[Opening Supplied text section]

2018 Chevrolet Bolt EV

2018 Chevrolet Bolt EV Review

An impressive combination of practicality, fun and affordability make this 238-mile EV worth a look.
8.3 / 10
Edmunds overall rating
author
by Will Kaufman
Edmunds Editor

Edmunds expert review

Just last year, the Chevrolet Bolt hit the scene and crushed the electric vehicle competition with its huge range, spacious interior and enjoyable driving characteristics. But this year the competition is fighting back. The Tesla Model 3 is finally trickling into customers' driveways, the Nissan Leaf is new with 151 miles of range, and the BMW i3 is sportier. Plus, Kia's promising us a long-range Niro EV. So now the question is: Is the 2018 Chevrolet Bolt still worth checking out? Short answer: Yep.

With more than 200 miles of range, plenty of space for people and cargo, a surprisingly fun driving experience, and a friendly price tag, the Bolt is a mainstream electric car that makes ditching gasoline seem possible. It can certainly fill the needs of most commuters, though its bargain-bin interior quality still disappoints.

The primary alternative you'll want to consider is the new Model 3. It boasts all the Tesla mystique and drivability, along with a futuristic, minimalist interior and access to Tesla's Supercharger network. However, supply is still short as of our review's publication time, and it's worth keeping in mind that Chevrolet has a nationwide dealer network that can quickly and easily provide service should anything go wrong.

The electric car segment is only going to get more competitive, especially with the promise of new battery technologies just around the corner. Chevy got a good head start, and the 2018 Bolt remains a compelling example of what the electric car can be.

Notably, we picked the 2018 Chevrolet Bolt EV as one of Edmunds' Best Electric Cars for this year.



What's new for 2018

Very little changes for 2018. The extendable sun visors are the highlight, and the heated steering wheel can now be set to turn on automatically.

We recommend

There's no difference in range or drivability between the two trim levels, but we think the Premier is worth the moderate price bump. It comes with interior upgrades such as a leather-wrapped steering wheel, a trunk storage compartment, and more active driver safety features that you'll appreciate as an owner. It also has access to more optional upgrades should you want them. For either Bolt trim level, make sure to get the DC fast-charging option since it makes long-distance driving more of a reality.




Trim levels & features

The 2018 Chevrolet Bolt EV is an all-electric four-door hatchback that is offered in just two trim levels: LT and Premier. Both share the same mechanical running gear, including the 200-horsepower electric motor and the large 60-kWh underfloor battery that is good for about 238 miles on a full charge.

With the LT, you'll get a 7.2-kWh onboard charger, 17-inch alloy wheels, xenon headlights, LED daytime running lights, a rearview camera, and keyless ignition and entry. Inside, you'll find height-adjustable cloth seats, 60/40-split folding rear seats, a configurable gauge cluster display, automatic climate control, a 10.2-inch touchscreen, OnStar communications (with a 4G LTE connection and a Wi-Fi hotspot), Bluetooth, Apple CarPlay and Android Auto smartphone integration, and a six-speaker sound system with two USB ports.

[Closing Supplied text section]
[Opening Extracted entries section]

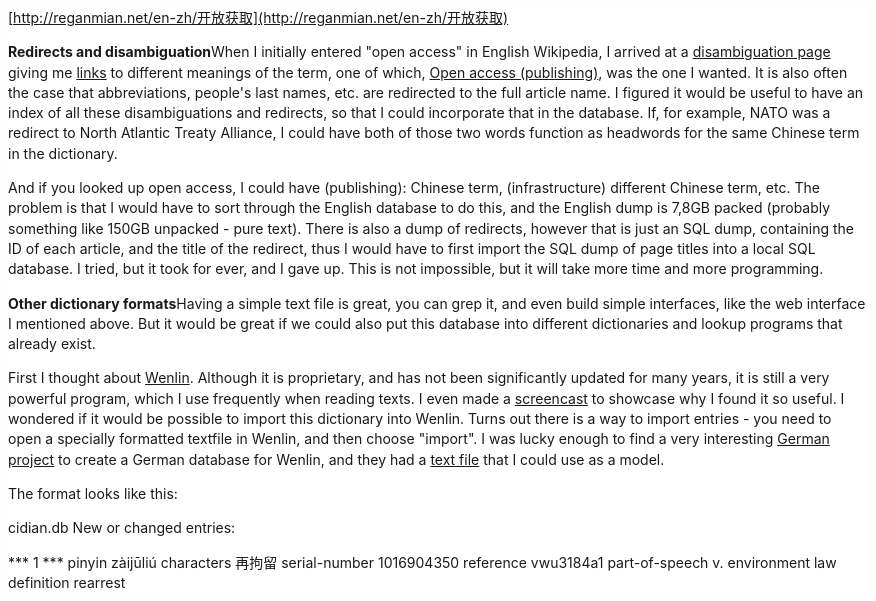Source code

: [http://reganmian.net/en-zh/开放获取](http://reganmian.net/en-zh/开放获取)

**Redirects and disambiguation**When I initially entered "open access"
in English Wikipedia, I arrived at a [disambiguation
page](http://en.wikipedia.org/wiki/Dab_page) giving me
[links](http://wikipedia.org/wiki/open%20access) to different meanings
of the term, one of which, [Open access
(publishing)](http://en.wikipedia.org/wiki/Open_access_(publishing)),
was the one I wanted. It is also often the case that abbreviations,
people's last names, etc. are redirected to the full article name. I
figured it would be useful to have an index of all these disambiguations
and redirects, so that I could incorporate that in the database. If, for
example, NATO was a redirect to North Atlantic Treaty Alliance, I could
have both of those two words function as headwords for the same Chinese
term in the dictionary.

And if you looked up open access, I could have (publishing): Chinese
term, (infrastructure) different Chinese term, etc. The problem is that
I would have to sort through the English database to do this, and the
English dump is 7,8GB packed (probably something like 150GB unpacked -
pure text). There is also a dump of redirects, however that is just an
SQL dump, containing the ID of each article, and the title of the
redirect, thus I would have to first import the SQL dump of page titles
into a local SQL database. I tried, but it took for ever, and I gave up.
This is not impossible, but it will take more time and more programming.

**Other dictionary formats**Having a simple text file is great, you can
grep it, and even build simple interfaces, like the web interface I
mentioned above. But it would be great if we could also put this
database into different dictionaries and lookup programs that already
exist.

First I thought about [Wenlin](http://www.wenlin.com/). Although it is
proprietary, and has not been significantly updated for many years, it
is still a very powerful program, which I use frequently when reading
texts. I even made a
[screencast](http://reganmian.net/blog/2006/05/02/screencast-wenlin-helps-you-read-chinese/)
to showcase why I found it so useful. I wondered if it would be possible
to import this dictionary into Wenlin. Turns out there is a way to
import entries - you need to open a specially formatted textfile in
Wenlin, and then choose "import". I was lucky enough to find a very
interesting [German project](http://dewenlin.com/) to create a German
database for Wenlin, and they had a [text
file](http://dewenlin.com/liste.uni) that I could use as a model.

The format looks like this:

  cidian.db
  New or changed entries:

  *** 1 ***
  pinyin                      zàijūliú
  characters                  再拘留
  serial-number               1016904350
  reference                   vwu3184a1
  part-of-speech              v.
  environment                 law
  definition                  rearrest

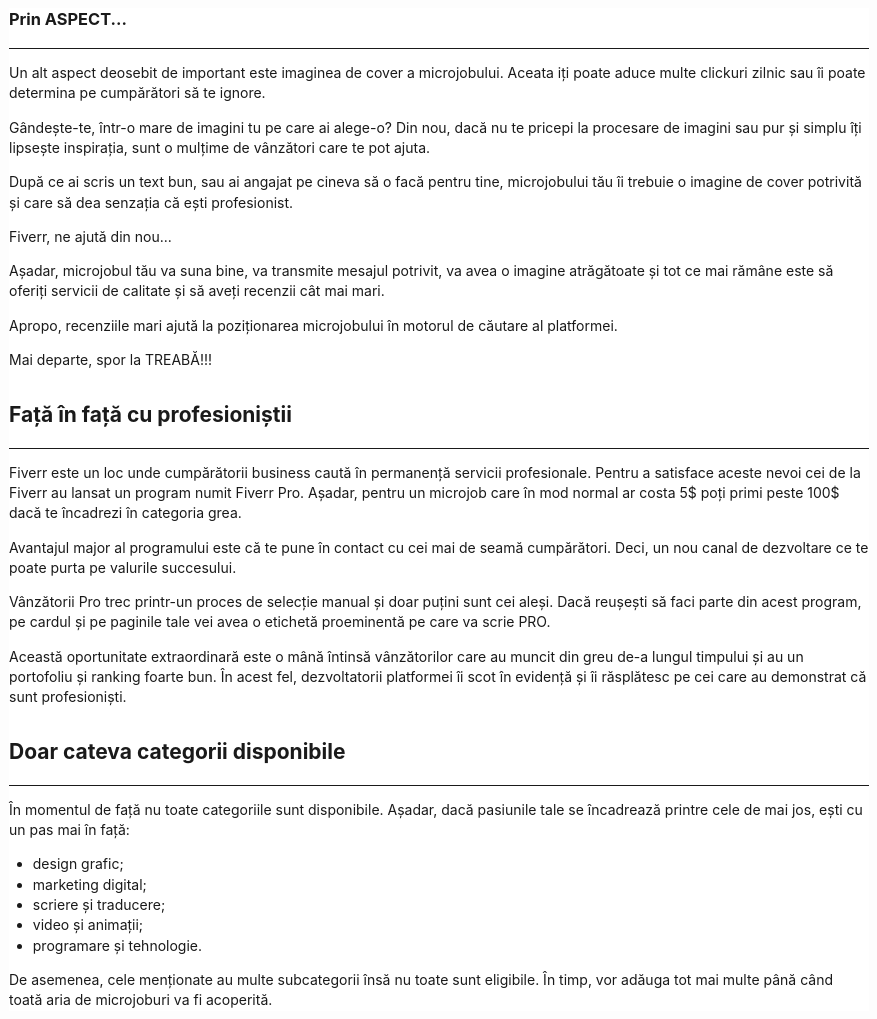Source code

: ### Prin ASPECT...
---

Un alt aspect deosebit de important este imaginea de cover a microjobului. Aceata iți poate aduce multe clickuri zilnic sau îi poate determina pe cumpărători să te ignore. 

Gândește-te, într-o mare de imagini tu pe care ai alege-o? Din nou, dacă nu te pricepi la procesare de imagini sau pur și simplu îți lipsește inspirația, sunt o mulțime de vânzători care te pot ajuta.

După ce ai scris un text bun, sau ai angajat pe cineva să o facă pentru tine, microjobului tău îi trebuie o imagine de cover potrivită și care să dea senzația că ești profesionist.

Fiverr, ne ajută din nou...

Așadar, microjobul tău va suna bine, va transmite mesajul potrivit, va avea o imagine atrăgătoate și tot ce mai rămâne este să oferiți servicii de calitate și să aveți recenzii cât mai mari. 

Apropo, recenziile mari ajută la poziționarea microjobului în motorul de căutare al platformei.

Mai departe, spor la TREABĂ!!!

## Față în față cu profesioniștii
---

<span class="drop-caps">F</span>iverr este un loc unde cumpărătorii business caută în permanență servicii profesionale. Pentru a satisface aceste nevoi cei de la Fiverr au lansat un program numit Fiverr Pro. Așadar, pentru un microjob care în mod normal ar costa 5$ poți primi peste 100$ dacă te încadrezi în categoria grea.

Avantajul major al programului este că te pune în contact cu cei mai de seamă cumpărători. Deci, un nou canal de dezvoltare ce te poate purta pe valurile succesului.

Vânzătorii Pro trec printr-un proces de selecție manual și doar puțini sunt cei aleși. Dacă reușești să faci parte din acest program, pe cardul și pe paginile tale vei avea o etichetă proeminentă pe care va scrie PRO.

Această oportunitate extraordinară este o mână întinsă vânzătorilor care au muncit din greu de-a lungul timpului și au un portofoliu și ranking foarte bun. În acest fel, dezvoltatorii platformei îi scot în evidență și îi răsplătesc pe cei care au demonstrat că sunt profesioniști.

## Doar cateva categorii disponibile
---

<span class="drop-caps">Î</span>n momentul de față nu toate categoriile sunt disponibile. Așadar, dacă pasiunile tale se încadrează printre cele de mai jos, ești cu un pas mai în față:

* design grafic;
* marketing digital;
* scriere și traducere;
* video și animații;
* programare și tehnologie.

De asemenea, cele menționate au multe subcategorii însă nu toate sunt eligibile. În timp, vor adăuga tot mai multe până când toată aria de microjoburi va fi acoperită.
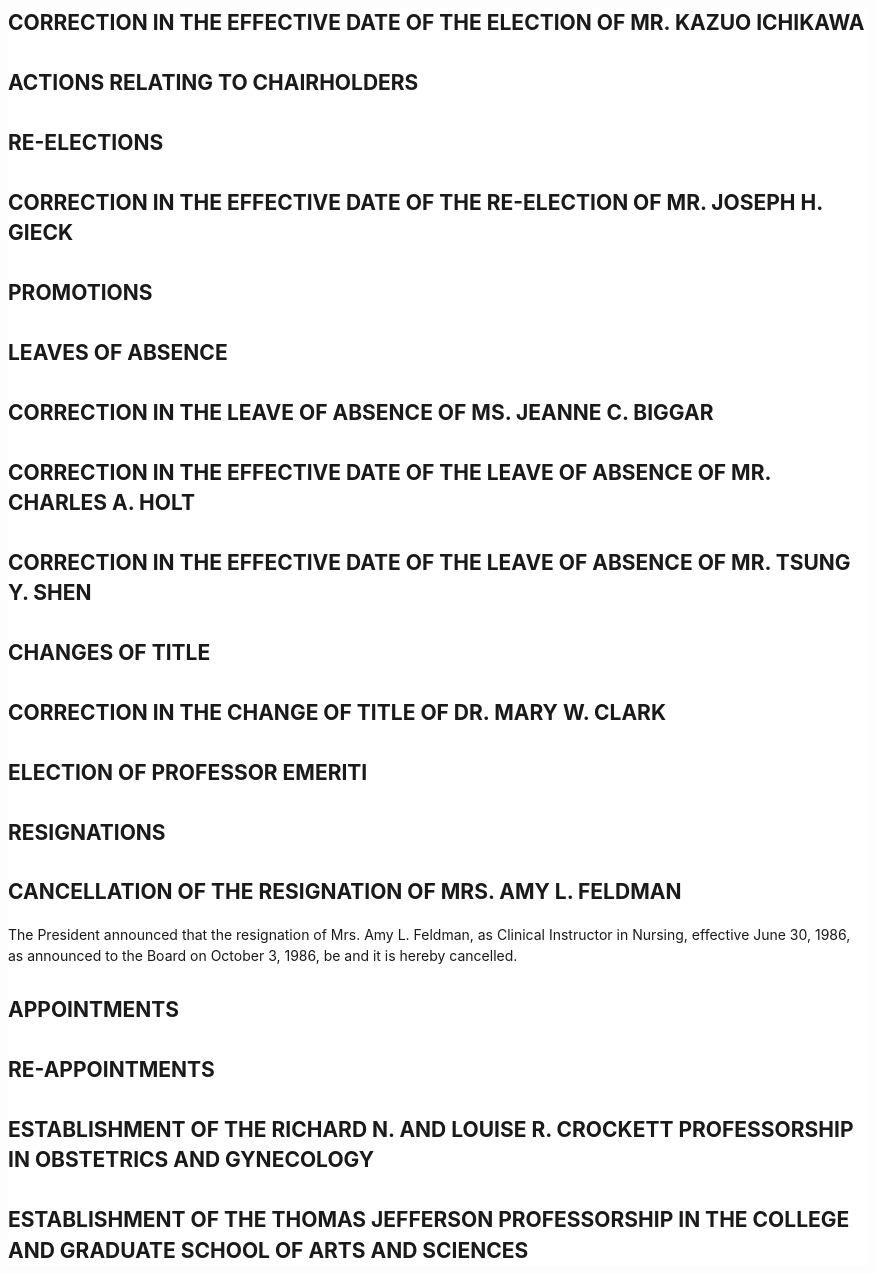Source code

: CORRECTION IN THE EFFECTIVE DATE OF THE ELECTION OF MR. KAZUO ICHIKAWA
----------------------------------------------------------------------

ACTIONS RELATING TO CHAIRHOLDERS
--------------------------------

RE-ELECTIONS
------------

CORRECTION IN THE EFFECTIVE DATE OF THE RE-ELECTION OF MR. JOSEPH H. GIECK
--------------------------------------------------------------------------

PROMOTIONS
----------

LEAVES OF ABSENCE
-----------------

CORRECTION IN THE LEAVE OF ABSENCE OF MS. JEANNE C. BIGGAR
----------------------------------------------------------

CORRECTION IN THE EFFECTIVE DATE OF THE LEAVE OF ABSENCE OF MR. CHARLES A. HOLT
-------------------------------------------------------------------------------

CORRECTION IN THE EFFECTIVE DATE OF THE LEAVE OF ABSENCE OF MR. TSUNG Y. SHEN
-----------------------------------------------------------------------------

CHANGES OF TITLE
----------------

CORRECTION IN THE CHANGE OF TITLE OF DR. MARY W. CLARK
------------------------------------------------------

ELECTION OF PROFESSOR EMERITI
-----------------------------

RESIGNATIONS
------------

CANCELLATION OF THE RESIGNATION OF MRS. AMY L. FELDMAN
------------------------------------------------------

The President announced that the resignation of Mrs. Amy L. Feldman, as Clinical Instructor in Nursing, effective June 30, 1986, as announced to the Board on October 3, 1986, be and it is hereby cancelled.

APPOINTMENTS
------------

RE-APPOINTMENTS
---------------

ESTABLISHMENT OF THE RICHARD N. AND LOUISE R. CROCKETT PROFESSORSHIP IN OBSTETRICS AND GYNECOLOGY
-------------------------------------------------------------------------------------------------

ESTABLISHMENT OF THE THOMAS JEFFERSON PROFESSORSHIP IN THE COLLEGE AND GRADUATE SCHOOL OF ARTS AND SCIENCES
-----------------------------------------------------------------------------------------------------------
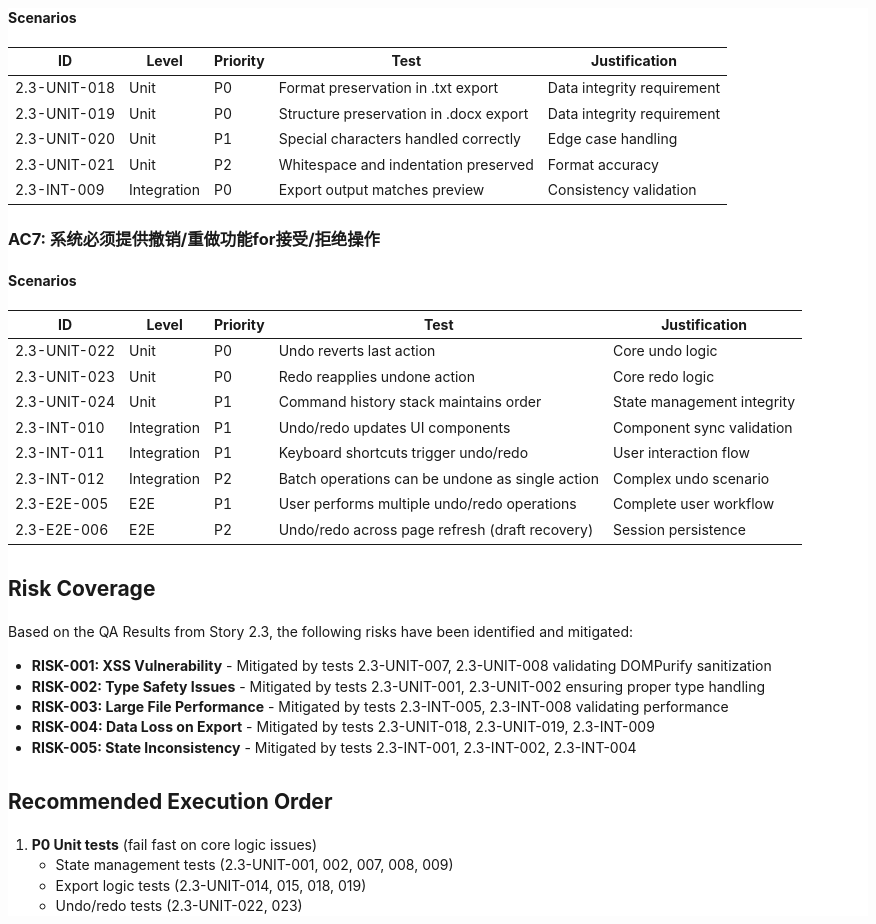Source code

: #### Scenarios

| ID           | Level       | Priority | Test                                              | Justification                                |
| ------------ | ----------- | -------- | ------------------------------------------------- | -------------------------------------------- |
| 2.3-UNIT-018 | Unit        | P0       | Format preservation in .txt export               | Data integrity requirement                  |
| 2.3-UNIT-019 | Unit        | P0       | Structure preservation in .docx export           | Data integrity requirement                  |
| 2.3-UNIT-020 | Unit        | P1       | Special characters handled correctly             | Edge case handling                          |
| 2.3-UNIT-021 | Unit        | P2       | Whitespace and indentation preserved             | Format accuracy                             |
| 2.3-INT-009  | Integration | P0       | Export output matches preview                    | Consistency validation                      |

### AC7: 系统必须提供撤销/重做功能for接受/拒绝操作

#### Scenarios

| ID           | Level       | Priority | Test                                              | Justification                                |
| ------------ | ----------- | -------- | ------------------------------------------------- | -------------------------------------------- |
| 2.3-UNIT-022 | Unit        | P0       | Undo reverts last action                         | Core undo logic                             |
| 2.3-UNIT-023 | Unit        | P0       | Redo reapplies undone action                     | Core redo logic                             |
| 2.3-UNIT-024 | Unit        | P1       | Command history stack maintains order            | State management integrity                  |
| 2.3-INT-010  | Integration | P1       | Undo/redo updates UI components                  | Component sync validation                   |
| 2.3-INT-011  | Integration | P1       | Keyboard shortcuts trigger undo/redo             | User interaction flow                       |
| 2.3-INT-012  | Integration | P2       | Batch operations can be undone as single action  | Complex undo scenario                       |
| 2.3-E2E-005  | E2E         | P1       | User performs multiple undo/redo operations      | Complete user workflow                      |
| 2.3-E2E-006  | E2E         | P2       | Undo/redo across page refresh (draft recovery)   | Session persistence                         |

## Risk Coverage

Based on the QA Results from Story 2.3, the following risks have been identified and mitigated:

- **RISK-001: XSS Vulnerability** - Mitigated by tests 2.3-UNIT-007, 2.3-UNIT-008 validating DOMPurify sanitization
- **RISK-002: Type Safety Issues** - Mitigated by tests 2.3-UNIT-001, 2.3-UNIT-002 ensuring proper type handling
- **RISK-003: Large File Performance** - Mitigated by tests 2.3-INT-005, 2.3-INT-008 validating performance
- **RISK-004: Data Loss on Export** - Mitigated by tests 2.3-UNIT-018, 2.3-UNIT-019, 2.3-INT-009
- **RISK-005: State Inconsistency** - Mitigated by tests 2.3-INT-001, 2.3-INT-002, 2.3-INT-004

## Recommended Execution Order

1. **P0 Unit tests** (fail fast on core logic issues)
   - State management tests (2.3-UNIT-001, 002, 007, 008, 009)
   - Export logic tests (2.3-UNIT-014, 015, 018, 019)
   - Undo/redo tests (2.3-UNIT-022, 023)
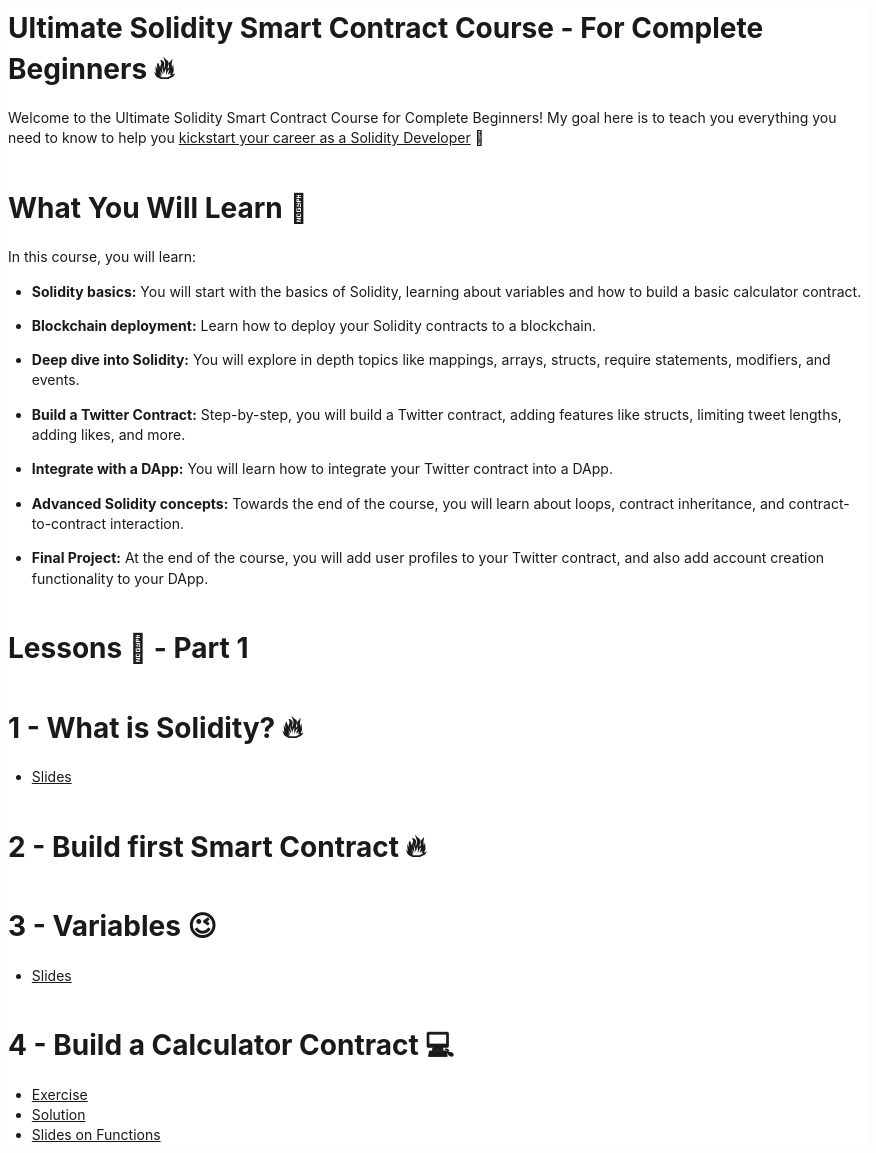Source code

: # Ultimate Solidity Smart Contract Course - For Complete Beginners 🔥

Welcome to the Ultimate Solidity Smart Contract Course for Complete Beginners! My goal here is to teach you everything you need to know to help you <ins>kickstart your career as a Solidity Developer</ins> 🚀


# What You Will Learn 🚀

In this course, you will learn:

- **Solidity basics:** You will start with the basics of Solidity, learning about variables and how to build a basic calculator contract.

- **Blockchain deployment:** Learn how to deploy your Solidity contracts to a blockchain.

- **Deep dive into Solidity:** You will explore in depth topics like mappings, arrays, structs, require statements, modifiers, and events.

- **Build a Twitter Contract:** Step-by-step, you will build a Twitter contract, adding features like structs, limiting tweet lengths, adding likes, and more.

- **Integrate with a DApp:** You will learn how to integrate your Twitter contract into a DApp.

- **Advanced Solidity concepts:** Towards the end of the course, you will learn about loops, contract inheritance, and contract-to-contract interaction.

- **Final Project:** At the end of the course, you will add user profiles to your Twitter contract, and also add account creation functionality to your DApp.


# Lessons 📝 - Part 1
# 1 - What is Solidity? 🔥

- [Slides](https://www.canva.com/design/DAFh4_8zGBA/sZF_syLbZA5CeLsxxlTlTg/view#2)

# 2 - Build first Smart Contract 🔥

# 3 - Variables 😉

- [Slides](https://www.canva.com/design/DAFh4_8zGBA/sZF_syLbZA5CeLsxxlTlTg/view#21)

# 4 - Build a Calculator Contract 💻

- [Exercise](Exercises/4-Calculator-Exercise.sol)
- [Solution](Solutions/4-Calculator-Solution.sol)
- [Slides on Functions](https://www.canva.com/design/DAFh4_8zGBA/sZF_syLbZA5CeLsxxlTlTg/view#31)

[Closing Extracted entries section]

— Problem to solve —
Reproduce the passage of the Bolt EV review from "The primary alternative" to "anything go wrong.".

— Written reply —
The primary alternative you'll want to consider is the new Model 3. It boasts all the Tesla mystique and drivability, along with a futuristic, minimalist interior and access to Tesla's Supercharger network. However, supply is still short as of our review's publication time, and it's worth keeping in mind that Chevrolet has a nationwide dealer network that can quickly and easily provide service should anything go wrong.